At the current time, most of the economic news is bad… except the jobs reports, which are put out by the Federal government, whose goal is to promote optimism about the U.S. economy. So, even though the “official” labor stats indicate that unemployment is low, that may be true or it may not be. There may be plentiful jobs, but they may be low paying ones that workers are having to settle for.

Typically, when an economy is heading toward recession, investors move from stocks into bonds. There is big uncertainty right now about when and how the country will enter a significant recession. The Fed is committed to increasing the Fed funds rate (the percentage rate that banks can borrow money) to drive down inflation (by making it more expensive for consumers to borrow). Investors can see the handwriting on the wall.

There is now an inverted yield curve, where interest rates on long term bonds (10-year)  are higher than short-term (2-year). This dynamic has preceded each of the last eight U.S. recessions.

Other significant indicators:

Delinquent consumer loans have doubled in the past year, the highest amount since the 2008 Great Recession

20.5 million households are behind on their utility bills

Credit card debt is at an all-time high

A record number of people are paying $1,000/month on auto loans, some of which are 10-year loans

The bottom 20 percent of households have exhausted their savings

The S&P 500 index (a bellweather for Americans’ 401K accounts) is projected to decline at least 9 percent in 2023, following a 19 percent drop in 2022

The percentage of company CEO’s readying for America to experience a recession is 93 percent

Wall Street has been fighting the indicators for more than a year now, to no avail. The “free money” stimulus splurge Is over, as is the longest climb in Dow Jones Index history (almost 14 years), which began in the Obama Administration. Typically, the stock market re-adjusts every 8 years, so we were long overdue.

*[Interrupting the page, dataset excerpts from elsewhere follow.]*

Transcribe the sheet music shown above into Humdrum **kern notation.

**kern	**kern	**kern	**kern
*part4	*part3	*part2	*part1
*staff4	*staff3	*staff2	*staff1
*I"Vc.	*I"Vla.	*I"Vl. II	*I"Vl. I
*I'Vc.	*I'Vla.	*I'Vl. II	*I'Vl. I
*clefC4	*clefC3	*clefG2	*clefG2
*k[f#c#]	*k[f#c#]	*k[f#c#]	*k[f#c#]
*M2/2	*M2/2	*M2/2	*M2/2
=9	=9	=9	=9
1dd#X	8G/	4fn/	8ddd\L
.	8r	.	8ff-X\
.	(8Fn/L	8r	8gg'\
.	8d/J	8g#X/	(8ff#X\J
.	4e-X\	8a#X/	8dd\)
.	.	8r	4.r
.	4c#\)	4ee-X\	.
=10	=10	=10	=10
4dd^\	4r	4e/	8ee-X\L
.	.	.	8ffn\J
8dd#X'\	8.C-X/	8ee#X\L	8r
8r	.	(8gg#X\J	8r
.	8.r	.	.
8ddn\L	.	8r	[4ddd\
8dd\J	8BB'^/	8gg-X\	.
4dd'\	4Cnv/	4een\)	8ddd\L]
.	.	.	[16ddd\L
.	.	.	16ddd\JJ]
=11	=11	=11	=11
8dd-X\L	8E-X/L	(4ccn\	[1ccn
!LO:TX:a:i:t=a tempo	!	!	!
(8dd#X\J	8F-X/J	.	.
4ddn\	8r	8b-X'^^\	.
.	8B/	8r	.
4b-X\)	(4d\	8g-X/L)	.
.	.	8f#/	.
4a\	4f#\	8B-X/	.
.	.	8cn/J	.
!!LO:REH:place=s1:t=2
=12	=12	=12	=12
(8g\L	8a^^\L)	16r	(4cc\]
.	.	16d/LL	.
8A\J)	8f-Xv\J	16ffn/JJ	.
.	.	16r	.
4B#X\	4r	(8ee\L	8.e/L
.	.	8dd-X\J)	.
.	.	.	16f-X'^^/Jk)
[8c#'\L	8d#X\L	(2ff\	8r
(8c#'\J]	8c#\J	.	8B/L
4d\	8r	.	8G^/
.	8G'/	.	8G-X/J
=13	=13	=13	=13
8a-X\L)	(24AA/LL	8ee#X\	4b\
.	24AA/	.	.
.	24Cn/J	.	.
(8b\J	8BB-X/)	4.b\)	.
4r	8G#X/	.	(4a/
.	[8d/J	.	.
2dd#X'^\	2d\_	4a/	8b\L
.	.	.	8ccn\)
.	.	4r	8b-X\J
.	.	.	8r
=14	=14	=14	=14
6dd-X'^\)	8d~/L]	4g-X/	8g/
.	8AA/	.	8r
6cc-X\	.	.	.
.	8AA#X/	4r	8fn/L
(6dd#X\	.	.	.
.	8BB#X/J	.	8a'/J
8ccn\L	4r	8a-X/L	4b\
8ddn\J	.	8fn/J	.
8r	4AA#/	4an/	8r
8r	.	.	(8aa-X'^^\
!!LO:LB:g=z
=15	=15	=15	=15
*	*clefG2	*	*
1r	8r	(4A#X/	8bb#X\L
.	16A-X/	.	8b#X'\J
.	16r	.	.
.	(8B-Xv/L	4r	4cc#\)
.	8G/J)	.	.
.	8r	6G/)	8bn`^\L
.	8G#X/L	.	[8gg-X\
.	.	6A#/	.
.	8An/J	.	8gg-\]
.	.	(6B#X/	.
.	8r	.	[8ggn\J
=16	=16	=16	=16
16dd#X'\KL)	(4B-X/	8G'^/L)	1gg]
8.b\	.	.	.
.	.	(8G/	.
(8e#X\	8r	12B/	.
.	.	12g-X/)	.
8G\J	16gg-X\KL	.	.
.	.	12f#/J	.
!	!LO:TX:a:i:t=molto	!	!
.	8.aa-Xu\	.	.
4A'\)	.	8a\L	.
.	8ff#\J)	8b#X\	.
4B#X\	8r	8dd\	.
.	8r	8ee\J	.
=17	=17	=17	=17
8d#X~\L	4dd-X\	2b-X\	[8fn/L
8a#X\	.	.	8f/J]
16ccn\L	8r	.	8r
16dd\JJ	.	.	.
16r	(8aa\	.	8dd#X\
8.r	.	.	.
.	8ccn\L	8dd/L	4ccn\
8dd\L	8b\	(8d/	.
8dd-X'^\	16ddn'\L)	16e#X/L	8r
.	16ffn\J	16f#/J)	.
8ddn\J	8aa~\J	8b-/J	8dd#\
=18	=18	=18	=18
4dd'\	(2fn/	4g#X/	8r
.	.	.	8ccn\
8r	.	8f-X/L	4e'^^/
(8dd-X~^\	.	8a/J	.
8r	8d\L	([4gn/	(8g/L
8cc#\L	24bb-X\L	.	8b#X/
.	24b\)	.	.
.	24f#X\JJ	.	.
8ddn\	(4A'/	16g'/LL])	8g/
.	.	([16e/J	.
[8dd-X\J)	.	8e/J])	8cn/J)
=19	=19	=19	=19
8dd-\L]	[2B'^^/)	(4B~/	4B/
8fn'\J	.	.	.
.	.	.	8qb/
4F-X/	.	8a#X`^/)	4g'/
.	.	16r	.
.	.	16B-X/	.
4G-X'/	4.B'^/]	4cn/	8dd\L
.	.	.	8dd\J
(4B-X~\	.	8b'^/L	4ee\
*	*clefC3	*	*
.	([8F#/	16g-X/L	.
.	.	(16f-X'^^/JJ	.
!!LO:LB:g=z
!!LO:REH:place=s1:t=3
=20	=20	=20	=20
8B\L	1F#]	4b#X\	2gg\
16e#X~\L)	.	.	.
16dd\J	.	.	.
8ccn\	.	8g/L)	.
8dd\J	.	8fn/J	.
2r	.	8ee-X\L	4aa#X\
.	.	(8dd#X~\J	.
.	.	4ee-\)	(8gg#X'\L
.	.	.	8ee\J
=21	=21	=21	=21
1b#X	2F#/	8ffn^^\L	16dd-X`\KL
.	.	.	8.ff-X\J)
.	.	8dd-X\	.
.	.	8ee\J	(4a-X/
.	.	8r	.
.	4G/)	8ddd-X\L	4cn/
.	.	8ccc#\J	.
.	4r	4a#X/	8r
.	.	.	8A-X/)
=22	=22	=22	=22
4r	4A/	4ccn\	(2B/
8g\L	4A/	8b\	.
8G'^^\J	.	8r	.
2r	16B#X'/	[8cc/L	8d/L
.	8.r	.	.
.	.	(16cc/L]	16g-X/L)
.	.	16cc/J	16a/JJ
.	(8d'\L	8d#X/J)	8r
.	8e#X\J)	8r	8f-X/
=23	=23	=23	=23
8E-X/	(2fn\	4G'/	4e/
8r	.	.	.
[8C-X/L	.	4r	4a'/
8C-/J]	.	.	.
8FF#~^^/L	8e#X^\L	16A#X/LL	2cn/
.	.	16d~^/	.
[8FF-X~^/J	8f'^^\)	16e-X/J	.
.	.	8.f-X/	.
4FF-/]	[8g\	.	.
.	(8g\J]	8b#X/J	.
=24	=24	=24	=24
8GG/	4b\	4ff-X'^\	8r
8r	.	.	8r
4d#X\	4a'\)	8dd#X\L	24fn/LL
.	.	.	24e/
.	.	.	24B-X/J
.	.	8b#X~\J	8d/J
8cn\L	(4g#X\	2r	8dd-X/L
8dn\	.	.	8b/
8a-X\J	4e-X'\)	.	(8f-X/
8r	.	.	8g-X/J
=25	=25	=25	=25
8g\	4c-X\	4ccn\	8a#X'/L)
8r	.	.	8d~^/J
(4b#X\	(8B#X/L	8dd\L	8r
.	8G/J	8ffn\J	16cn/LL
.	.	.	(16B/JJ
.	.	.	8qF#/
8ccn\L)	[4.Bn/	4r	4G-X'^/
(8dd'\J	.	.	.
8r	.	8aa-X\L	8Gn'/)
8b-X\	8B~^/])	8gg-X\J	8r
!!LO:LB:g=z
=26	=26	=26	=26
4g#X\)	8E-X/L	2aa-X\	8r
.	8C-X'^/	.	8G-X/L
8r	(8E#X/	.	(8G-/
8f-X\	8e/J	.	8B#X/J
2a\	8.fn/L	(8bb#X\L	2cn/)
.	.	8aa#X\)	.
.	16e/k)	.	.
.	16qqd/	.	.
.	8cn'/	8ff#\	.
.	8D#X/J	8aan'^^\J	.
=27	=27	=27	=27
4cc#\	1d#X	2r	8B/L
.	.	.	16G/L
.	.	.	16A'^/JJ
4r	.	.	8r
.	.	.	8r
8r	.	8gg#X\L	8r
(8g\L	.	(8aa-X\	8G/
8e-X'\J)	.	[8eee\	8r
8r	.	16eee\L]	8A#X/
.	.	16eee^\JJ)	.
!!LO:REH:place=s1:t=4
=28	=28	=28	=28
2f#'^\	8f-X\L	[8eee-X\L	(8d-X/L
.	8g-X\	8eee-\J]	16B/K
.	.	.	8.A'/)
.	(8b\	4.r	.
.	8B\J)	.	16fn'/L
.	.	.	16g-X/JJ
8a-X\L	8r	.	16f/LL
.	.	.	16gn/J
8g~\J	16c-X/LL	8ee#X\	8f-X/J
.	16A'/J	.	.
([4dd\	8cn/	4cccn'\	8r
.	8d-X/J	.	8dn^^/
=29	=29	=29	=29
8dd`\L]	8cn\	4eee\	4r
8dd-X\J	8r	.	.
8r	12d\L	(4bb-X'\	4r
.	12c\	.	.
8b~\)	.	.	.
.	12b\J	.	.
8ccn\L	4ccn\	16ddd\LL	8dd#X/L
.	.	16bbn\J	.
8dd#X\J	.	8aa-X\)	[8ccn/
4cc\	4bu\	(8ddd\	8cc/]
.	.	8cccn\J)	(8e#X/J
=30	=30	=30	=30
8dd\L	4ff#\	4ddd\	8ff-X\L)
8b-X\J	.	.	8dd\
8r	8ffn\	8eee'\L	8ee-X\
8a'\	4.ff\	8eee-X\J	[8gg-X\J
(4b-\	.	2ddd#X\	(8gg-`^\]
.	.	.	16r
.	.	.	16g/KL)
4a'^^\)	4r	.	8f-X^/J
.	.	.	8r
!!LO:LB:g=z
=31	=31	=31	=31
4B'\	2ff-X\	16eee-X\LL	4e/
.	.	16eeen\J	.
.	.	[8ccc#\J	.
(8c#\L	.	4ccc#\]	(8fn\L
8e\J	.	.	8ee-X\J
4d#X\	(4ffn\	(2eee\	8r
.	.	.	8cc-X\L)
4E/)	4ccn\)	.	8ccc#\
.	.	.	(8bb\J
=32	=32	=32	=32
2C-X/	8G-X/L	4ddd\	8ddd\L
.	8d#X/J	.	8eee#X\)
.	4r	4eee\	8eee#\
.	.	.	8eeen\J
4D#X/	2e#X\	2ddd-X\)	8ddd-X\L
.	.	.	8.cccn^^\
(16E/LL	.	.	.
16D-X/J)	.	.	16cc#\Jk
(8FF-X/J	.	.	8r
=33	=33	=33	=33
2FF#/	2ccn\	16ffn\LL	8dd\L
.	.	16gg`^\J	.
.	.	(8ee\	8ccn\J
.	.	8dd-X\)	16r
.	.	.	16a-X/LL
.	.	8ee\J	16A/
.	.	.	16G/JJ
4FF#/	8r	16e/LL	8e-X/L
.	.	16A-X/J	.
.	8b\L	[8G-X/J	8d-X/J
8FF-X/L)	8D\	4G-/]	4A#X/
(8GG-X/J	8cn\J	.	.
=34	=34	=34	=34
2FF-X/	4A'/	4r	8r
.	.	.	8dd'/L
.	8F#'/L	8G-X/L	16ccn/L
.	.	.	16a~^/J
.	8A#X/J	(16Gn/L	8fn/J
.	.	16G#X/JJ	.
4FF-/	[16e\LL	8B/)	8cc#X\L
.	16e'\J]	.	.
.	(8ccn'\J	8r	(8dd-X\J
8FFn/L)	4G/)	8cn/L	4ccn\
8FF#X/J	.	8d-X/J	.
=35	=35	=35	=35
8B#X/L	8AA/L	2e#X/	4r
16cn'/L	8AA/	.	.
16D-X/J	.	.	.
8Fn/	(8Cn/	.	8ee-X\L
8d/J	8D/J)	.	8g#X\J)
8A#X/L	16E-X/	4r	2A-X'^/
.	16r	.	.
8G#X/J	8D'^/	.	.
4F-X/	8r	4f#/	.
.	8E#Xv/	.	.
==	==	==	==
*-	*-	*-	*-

Banks are up to their ears in dicey commercial real estate and auto loans. Some are going to fail.

Housing developers are having trouble selling new homes and the biggest .homebuilders are cutting way back on “starts”

The folks who put a lot of their excess money into cryptocurrency are taking a savage beating.

It looks to me like this particular recession is going to get “real” by the end of 2023, so political candidates in 2024 will have plenty to bitch about. Whether any of them have anything useful and realistic to propose is another matter. Probably just blame-throwing, like always. Sitting Presidents always get blamed for recessions and Wall Street collapses, even though the causes are usually bad decisions in previous administrations.

Economists knew several years ago that those stimulus programs (under Trump and Biden) were necessary to soften the impact of Covid-19 on the economy but would provide jet fuel to inflationary pressures. The pandemic, coupled with the impacts of the Ukraine war, have really thrown all of the world economies for a loop. China’s problems are probably worse than ours.

The vultures have finally come home to roost; it’s time for some serious belt-tightening.